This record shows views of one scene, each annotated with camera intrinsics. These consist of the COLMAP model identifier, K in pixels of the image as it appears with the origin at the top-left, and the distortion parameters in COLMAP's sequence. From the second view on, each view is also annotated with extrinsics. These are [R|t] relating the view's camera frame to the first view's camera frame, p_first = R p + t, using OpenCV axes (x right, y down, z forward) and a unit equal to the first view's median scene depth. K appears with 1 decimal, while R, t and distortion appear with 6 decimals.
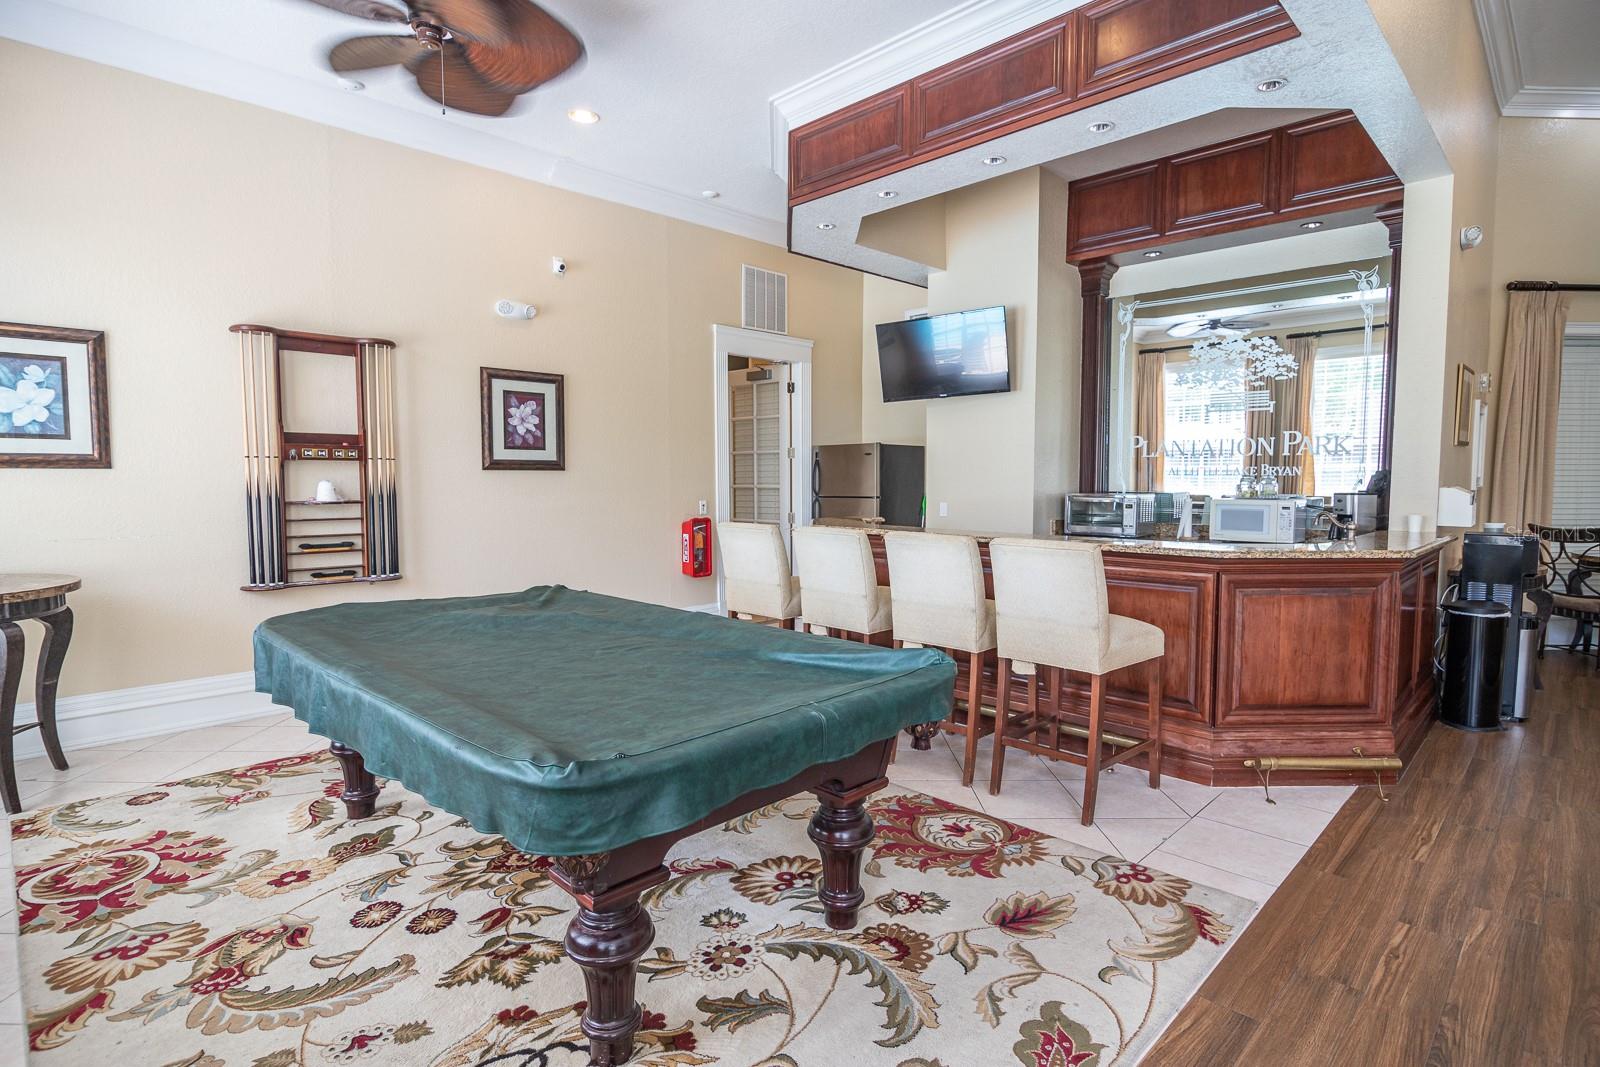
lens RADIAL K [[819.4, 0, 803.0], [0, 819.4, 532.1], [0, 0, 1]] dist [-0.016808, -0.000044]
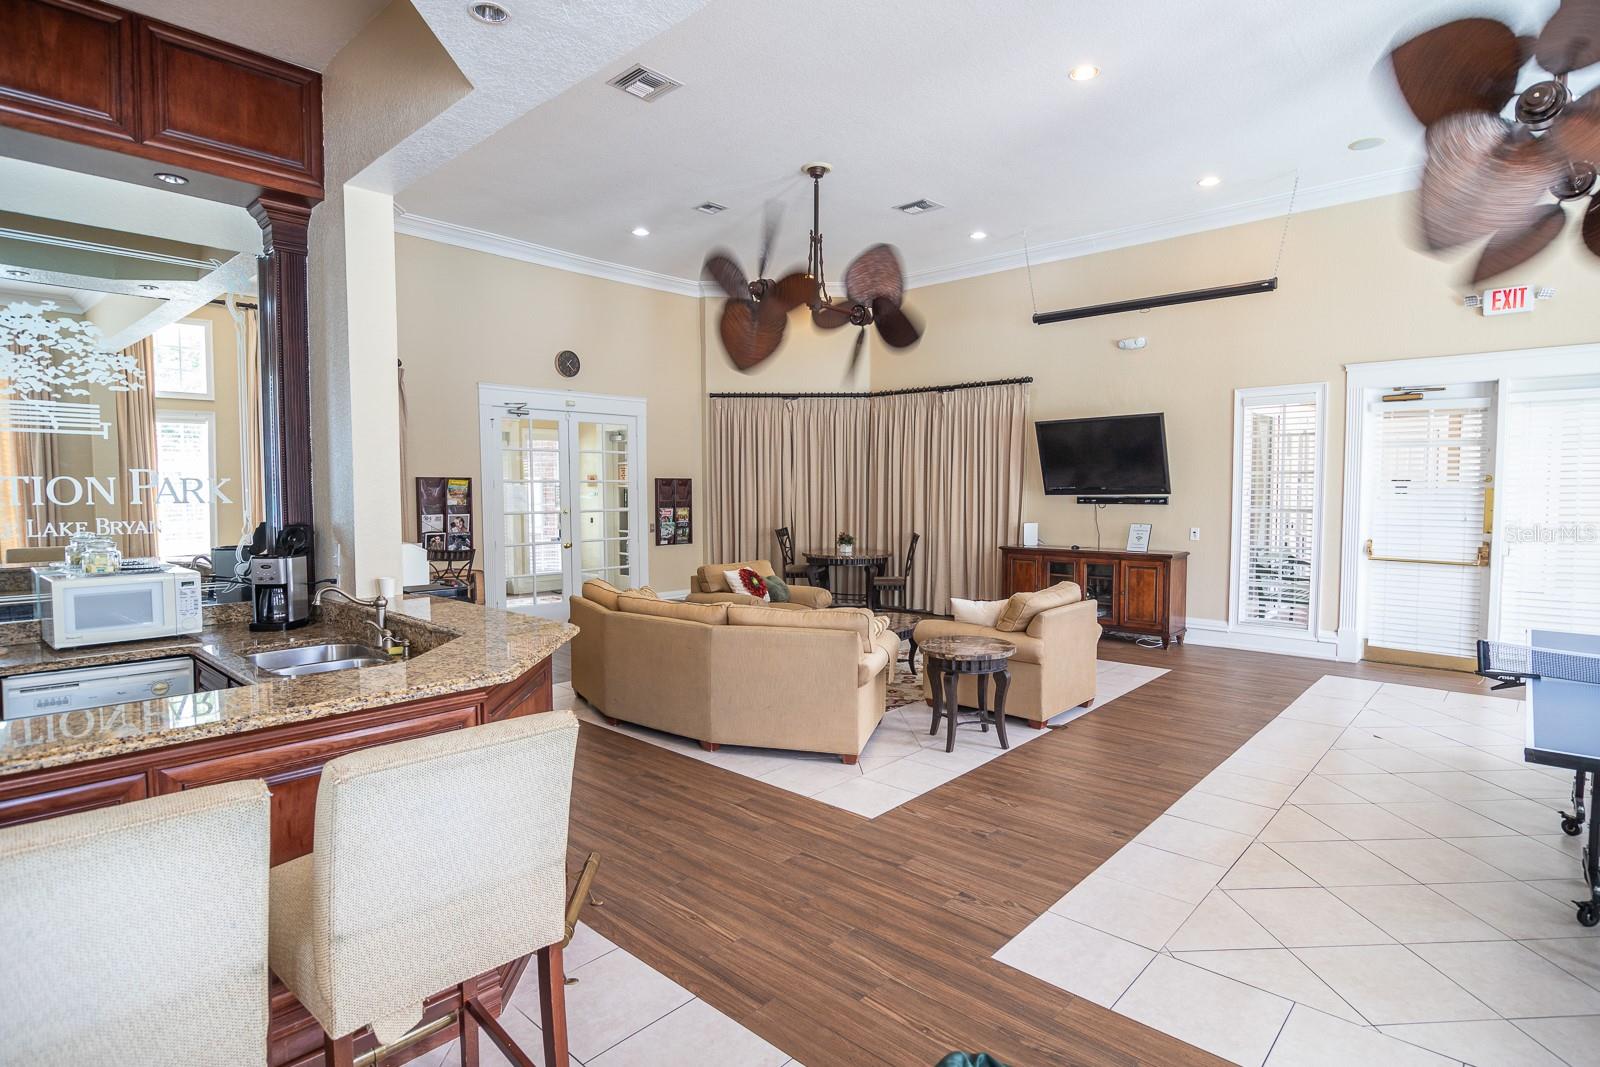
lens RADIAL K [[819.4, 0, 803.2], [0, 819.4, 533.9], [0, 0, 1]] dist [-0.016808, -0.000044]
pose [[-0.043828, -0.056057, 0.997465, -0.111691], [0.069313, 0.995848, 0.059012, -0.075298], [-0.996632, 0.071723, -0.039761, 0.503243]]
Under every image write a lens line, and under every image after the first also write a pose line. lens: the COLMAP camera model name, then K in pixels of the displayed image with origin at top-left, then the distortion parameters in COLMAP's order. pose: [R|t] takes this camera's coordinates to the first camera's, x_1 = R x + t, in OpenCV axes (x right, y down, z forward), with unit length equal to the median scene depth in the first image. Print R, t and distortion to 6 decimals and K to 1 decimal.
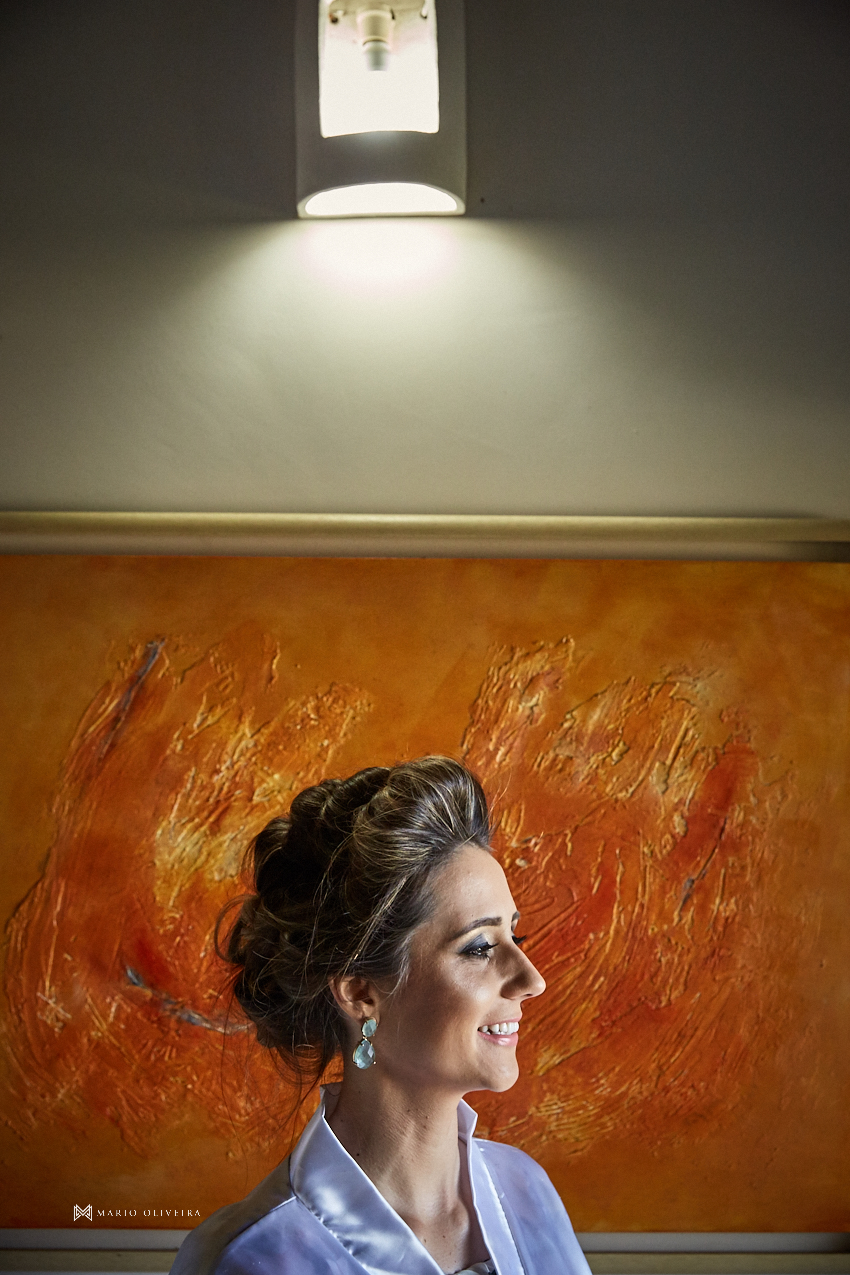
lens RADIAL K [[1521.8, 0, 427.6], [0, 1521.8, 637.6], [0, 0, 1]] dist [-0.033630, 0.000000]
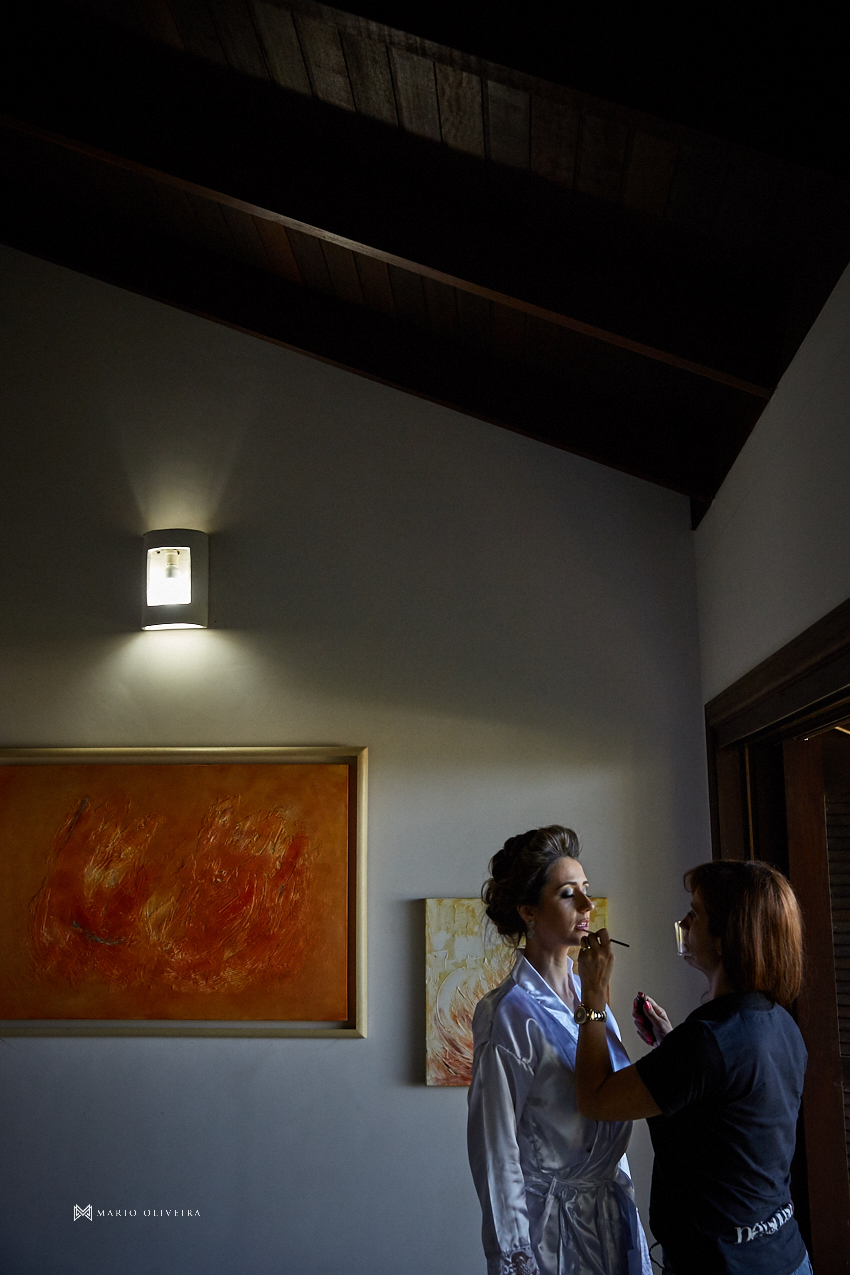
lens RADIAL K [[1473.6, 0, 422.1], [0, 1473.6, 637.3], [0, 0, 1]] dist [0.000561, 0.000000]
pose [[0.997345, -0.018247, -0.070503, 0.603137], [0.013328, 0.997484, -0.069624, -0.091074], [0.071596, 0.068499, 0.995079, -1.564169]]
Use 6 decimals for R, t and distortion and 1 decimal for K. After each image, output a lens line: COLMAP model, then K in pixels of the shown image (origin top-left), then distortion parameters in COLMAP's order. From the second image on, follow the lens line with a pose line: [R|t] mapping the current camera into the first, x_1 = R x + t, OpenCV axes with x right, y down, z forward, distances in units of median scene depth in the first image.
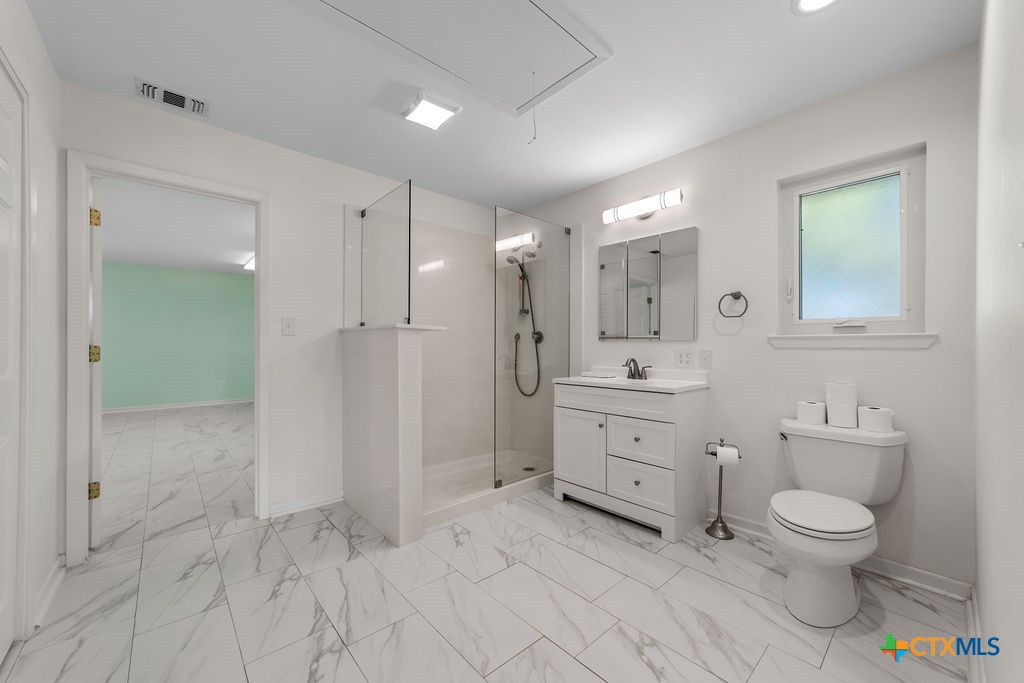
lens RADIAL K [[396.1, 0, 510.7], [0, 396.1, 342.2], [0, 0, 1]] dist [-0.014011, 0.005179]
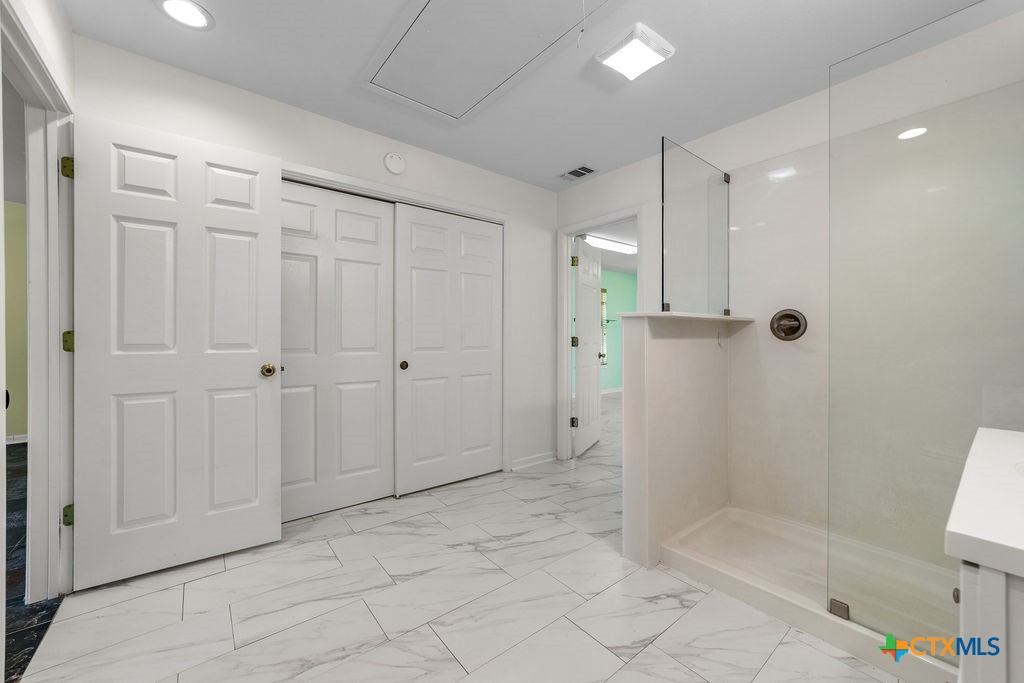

________________

Your instructions:
From the first record to the last, transcribe everything exactly but drop the pictures.

Expected answer:
This record shows views of one scene, each annotated with camera intrinsics. These consist of the COLMAP model identifier, K in pixels of the image as it appears with the origin at the top-left, and the distortion parameters in COLMAP's sequence. From the second view on, each view is also annotated with extrinsics. These are [R|t] relating the view's camera frame to the first view's camera frame, p_first = R p + t, using OpenCV axes (x right, y down, z forward) and a unit equal to the first view's median scene depth. K appears with 1 decimal, while R, t and distortion appear with 6 decimals.
lens RADIAL K [[819.4, 0, 803.0], [0, 819.4, 532.1], [0, 0, 1]] dist [-0.016808, -0.000044]
lens RADIAL K [[819.4, 0, 803.2], [0, 819.4, 533.9], [0, 0, 1]] dist [-0.016808, -0.000044]
pose [[-0.043828, -0.056057, 0.997465, -0.111691], [0.069313, 0.995848, 0.059012, -0.075298], [-0.996632, 0.071723, -0.039761, 0.503243]]
Under every image write a lens line, and under every image after the first also write a pose line. lens: the COLMAP camera model name, then K in pixels of the displayed image with origin at top-left, then the distortion parameters in COLMAP's order. pose: [R|t] takes this camera's coordinates to the first camera's, x_1 = R x + t, in OpenCV axes (x right, y down, z forward), with unit length equal to the median scene depth in the first image. Print R, t and distortion to 6 decimals and K to 1 decimal.
lens RADIAL K [[1521.8, 0, 427.6], [0, 1521.8, 637.6], [0, 0, 1]] dist [-0.033630, 0.000000]
lens RADIAL K [[1473.6, 0, 422.1], [0, 1473.6, 637.3], [0, 0, 1]] dist [0.000561, 0.000000]
pose [[0.997345, -0.018247, -0.070503, 0.603137], [0.013328, 0.997484, -0.069624, -0.091074], [0.071596, 0.068499, 0.995079, -1.564169]]
Use 6 decimals for R, t and distortion and 1 decimal for K. After each image, output a lens line: COLMAP model, then K in pixels of the shown image (origin top-left), then distortion parameters in COLMAP's order. From the second image on, follow the lens line with a pose line: [R|t] mapping the current camera into the first, x_1 = R x + t, OpenCV axes with x right, y down, z forward, distances in units of median scene depth in the first image.
lens RADIAL K [[396.1, 0, 510.7], [0, 396.1, 342.2], [0, 0, 1]] dist [-0.014011, 0.005179]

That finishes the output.